(SUPPLIED MATERIAL begins)

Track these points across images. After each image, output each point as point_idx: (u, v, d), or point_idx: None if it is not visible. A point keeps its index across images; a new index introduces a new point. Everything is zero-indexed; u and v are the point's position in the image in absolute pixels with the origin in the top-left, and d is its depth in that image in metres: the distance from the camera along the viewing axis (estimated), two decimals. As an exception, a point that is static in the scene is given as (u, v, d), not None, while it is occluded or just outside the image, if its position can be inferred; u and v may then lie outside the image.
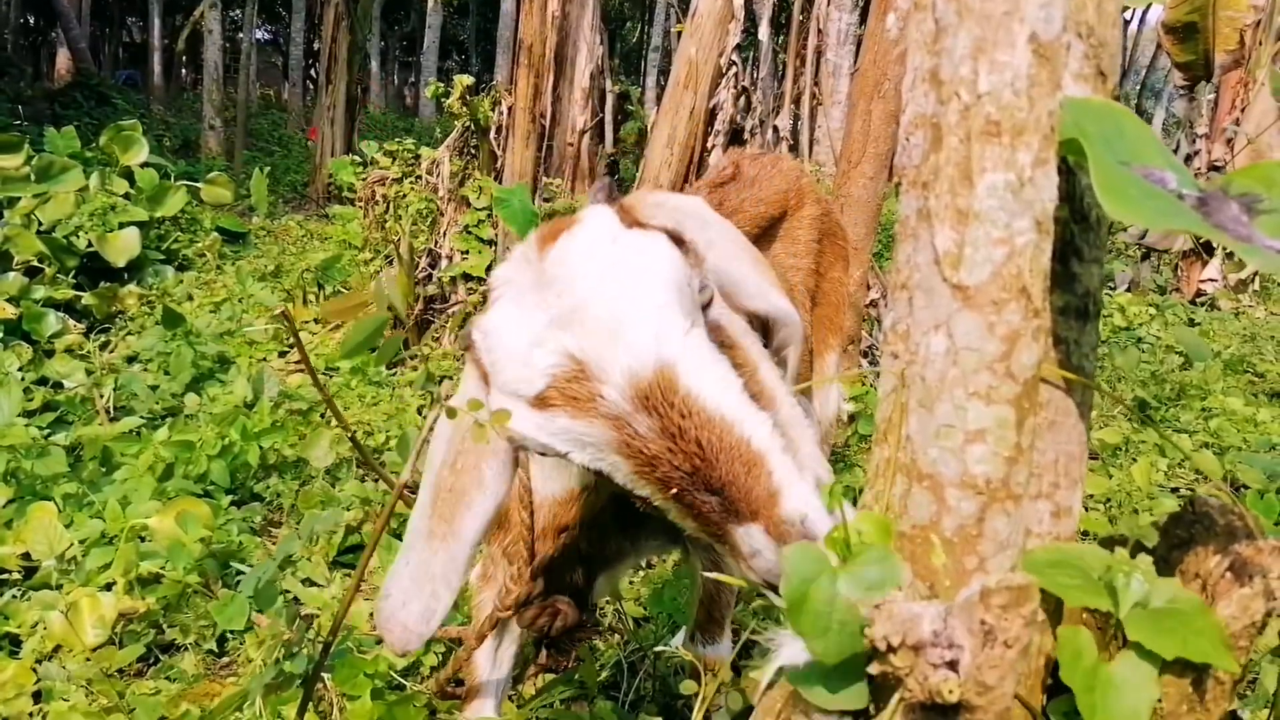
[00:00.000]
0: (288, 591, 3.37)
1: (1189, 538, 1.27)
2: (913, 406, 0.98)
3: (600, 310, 1.25)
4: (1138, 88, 25.21)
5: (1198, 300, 9.95)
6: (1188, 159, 10.69)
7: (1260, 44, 9.74)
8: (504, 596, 1.90)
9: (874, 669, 0.87)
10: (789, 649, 0.99)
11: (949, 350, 0.92)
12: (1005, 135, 0.88)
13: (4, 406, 4.10)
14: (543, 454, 1.32)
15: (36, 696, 2.89)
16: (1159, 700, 1.04)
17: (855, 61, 9.88)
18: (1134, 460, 4.94)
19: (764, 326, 1.87)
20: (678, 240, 1.36)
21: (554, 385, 1.24)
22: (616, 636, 3.18)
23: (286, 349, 5.90)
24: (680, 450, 1.19)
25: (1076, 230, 1.13)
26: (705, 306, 1.35)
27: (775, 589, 1.13)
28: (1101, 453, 5.04)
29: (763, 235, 2.74)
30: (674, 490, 1.20)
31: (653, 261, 1.30)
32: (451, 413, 1.42)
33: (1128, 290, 10.09)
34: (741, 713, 2.10)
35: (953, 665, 0.82)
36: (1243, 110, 10.06)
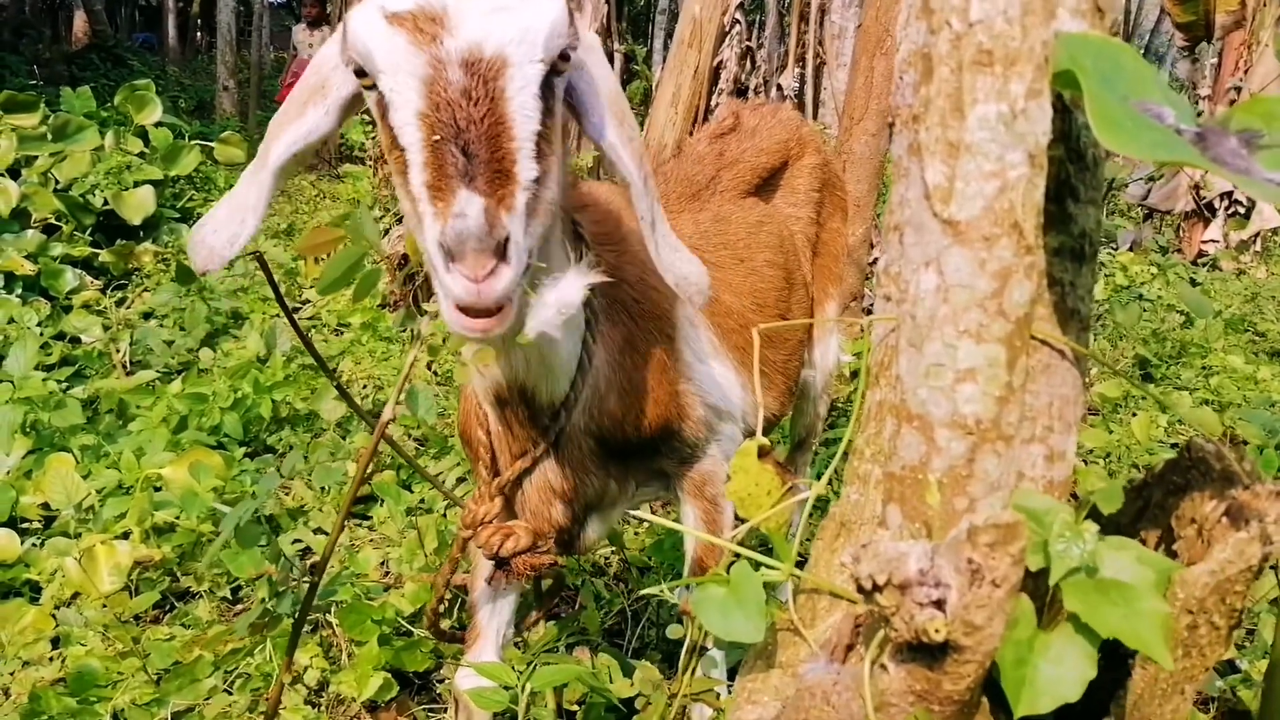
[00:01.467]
0: (299, 541, 3.37)
1: (1185, 483, 1.23)
2: (902, 346, 0.94)
3: None
4: (1141, 51, 24.95)
5: (1199, 261, 9.84)
6: None
7: (1264, 4, 9.57)
8: (465, 515, 1.92)
9: (860, 608, 0.84)
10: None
11: (939, 287, 0.89)
12: (997, 65, 0.84)
13: (21, 359, 4.09)
14: (360, 73, 1.45)
15: (55, 642, 2.90)
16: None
17: (859, 25, 9.77)
18: (1134, 415, 4.90)
19: None
20: (570, 14, 1.48)
21: (416, 11, 1.37)
22: (621, 585, 3.17)
23: (299, 305, 5.88)
24: (465, 110, 1.34)
25: (1072, 170, 1.08)
26: (563, 59, 1.46)
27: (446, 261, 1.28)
28: (1102, 407, 5.00)
29: (764, 185, 2.70)
30: (436, 137, 1.33)
31: (548, 3, 1.43)
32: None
33: (1130, 250, 9.97)
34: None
35: (939, 605, 0.79)
36: (1246, 71, 9.90)
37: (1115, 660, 1.13)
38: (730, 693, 1.40)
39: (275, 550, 2.11)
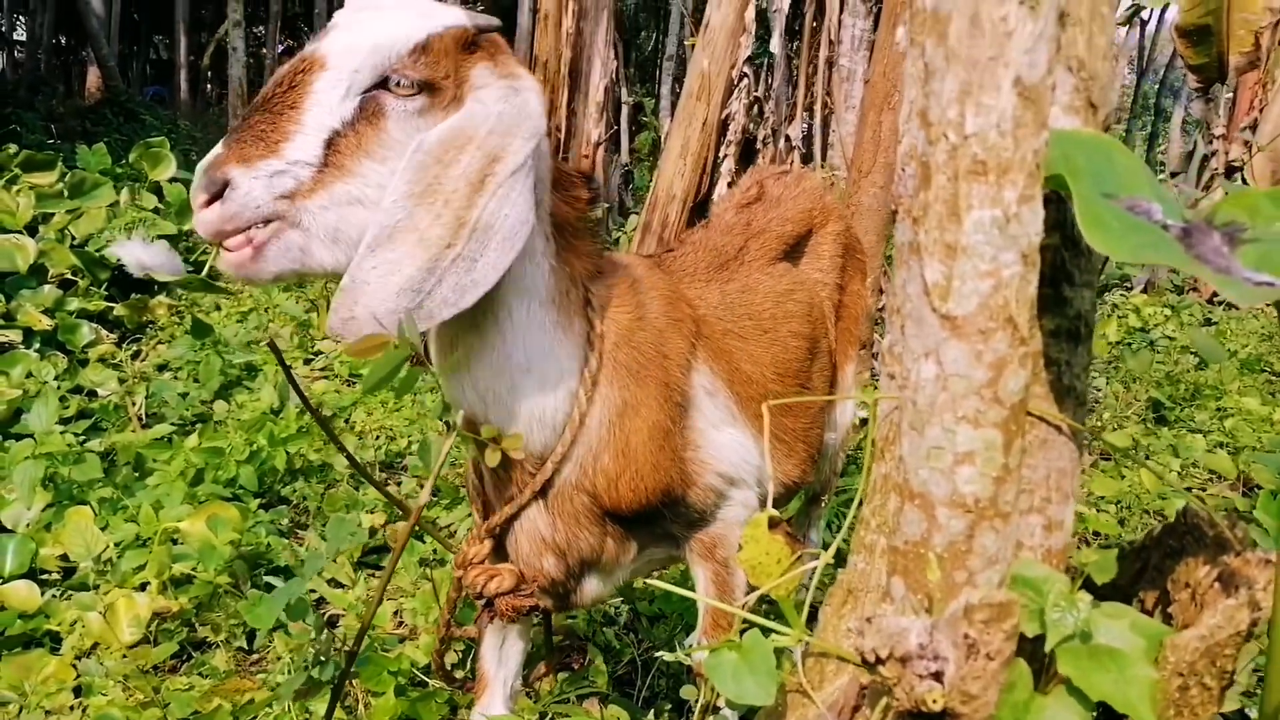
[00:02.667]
0: (314, 591, 3.44)
1: (1180, 548, 1.30)
2: (905, 429, 1.01)
3: (353, 15, 1.65)
4: (1156, 85, 24.92)
5: (1215, 300, 9.86)
6: (1205, 160, 10.58)
7: (1278, 45, 9.64)
8: (458, 555, 2.02)
9: (864, 679, 0.91)
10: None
11: (938, 376, 0.96)
12: (991, 174, 0.91)
13: (43, 415, 4.18)
14: None
15: (75, 691, 2.96)
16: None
17: (869, 66, 9.89)
18: (1147, 458, 4.94)
19: None
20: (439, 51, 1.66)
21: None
22: (631, 635, 3.22)
23: (311, 356, 5.97)
24: (272, 90, 1.60)
25: (1068, 256, 1.16)
26: (401, 85, 1.62)
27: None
28: (1112, 454, 5.04)
29: (790, 252, 2.78)
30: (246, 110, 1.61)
31: (389, 25, 1.63)
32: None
33: (1144, 291, 9.99)
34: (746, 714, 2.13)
35: (938, 676, 0.85)
36: (1260, 111, 9.96)
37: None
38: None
39: (320, 622, 2.20)
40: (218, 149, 1.56)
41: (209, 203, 1.55)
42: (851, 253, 3.03)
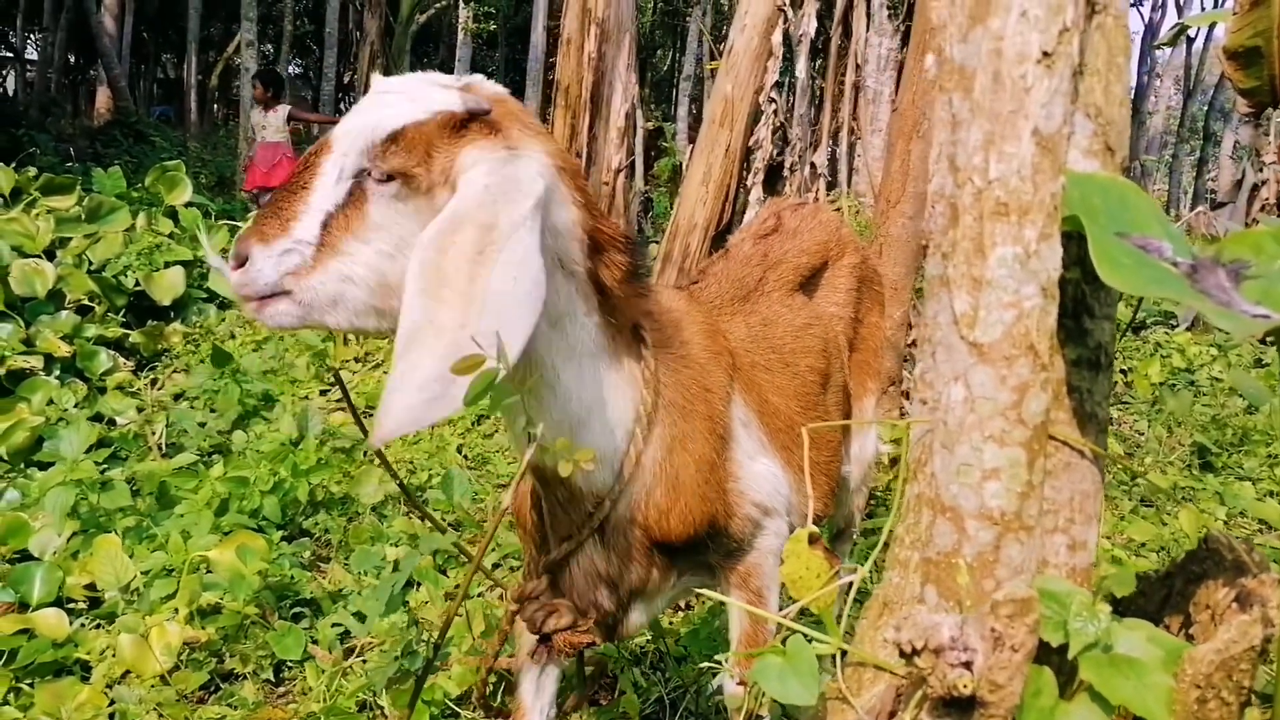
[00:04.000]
0: (339, 625, 3.57)
1: (1202, 572, 1.43)
2: (936, 447, 1.15)
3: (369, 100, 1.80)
4: (1205, 108, 24.94)
5: (1267, 339, 9.77)
6: (1255, 189, 10.42)
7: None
8: (514, 590, 2.16)
9: (900, 670, 1.05)
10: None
11: (967, 399, 1.10)
12: (1013, 214, 1.06)
13: (74, 442, 4.36)
14: None
15: (108, 719, 3.10)
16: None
17: (895, 88, 10.04)
18: (1189, 501, 4.98)
19: None
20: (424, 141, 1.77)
21: None
22: (658, 673, 3.34)
23: (328, 387, 6.13)
24: (294, 176, 1.79)
25: (1088, 290, 1.30)
26: (387, 175, 1.75)
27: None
28: (1153, 497, 5.11)
29: (806, 283, 2.93)
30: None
31: (379, 112, 1.77)
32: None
33: (1189, 329, 9.87)
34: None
35: (968, 665, 0.99)
36: (1313, 135, 9.92)
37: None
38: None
39: (412, 617, 2.37)
40: (250, 222, 1.81)
41: (236, 268, 1.77)
42: (868, 285, 3.18)
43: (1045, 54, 1.06)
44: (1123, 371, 7.24)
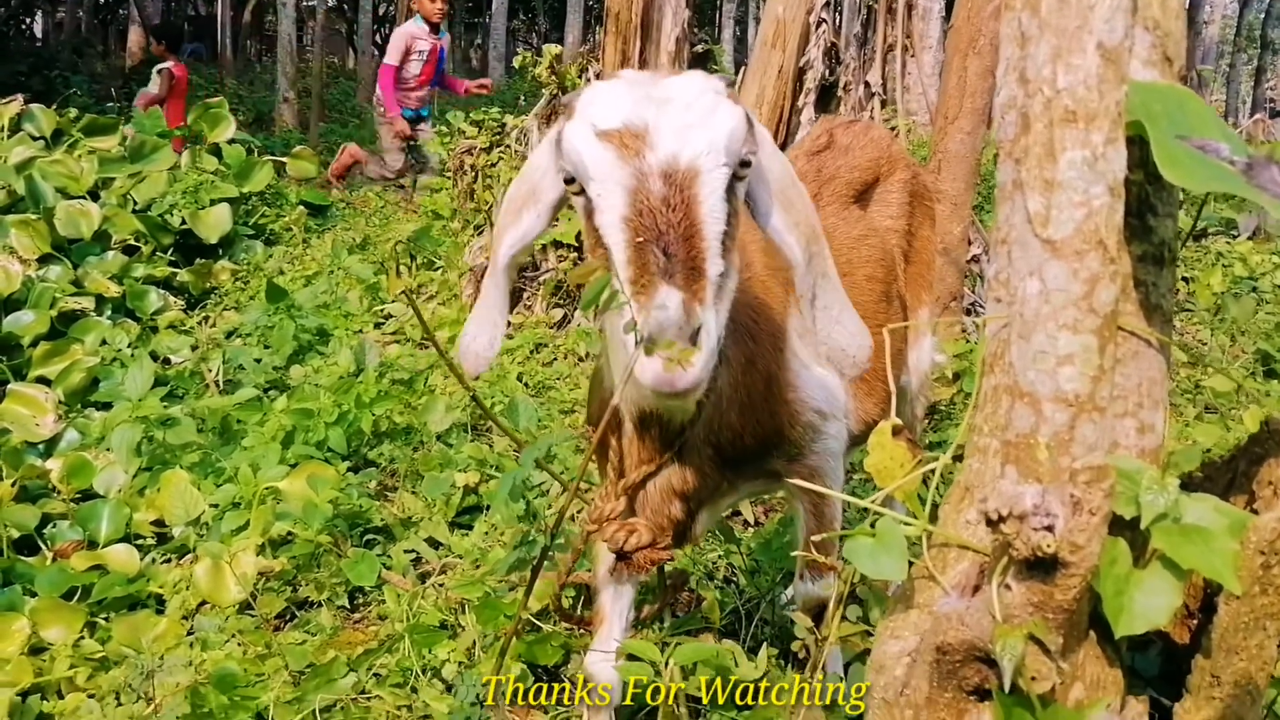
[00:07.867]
0: (411, 551, 3.78)
1: (1264, 453, 1.59)
2: (1013, 339, 1.31)
3: (684, 114, 1.82)
4: (1261, 16, 24.55)
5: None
6: None
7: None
8: (593, 512, 2.34)
9: (989, 536, 1.21)
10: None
11: (1041, 292, 1.26)
12: (1080, 121, 1.21)
13: (139, 379, 4.59)
14: (569, 180, 1.90)
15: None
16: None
17: (946, 4, 10.02)
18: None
19: None
20: (750, 123, 1.92)
21: (622, 129, 1.80)
22: (731, 586, 3.54)
23: (381, 320, 6.34)
24: (665, 214, 1.75)
25: (1151, 190, 1.45)
26: (743, 165, 1.89)
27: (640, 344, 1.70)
28: (1217, 403, 5.21)
29: (858, 199, 3.08)
30: (639, 239, 1.74)
31: (729, 117, 1.85)
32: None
33: (1251, 238, 9.85)
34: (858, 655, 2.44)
35: (1050, 529, 1.15)
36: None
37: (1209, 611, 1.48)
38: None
39: (532, 510, 2.91)
40: (663, 288, 1.72)
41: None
42: (919, 199, 3.34)
43: (1109, -30, 1.20)
44: (1185, 280, 7.30)
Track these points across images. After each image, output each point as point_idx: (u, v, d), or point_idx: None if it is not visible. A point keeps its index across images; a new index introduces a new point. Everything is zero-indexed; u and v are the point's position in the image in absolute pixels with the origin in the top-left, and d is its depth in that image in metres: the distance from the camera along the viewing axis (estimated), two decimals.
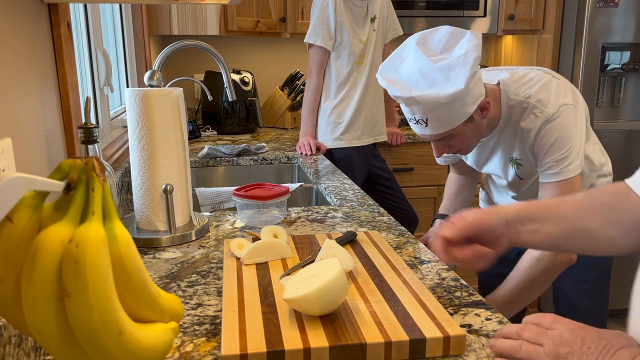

(SUPPLIED MATERIAL ends)

**TASK PROMPT**
Count every line of the material that holds the string "introduces", then give the total alone.

**RESULT BELOW**
2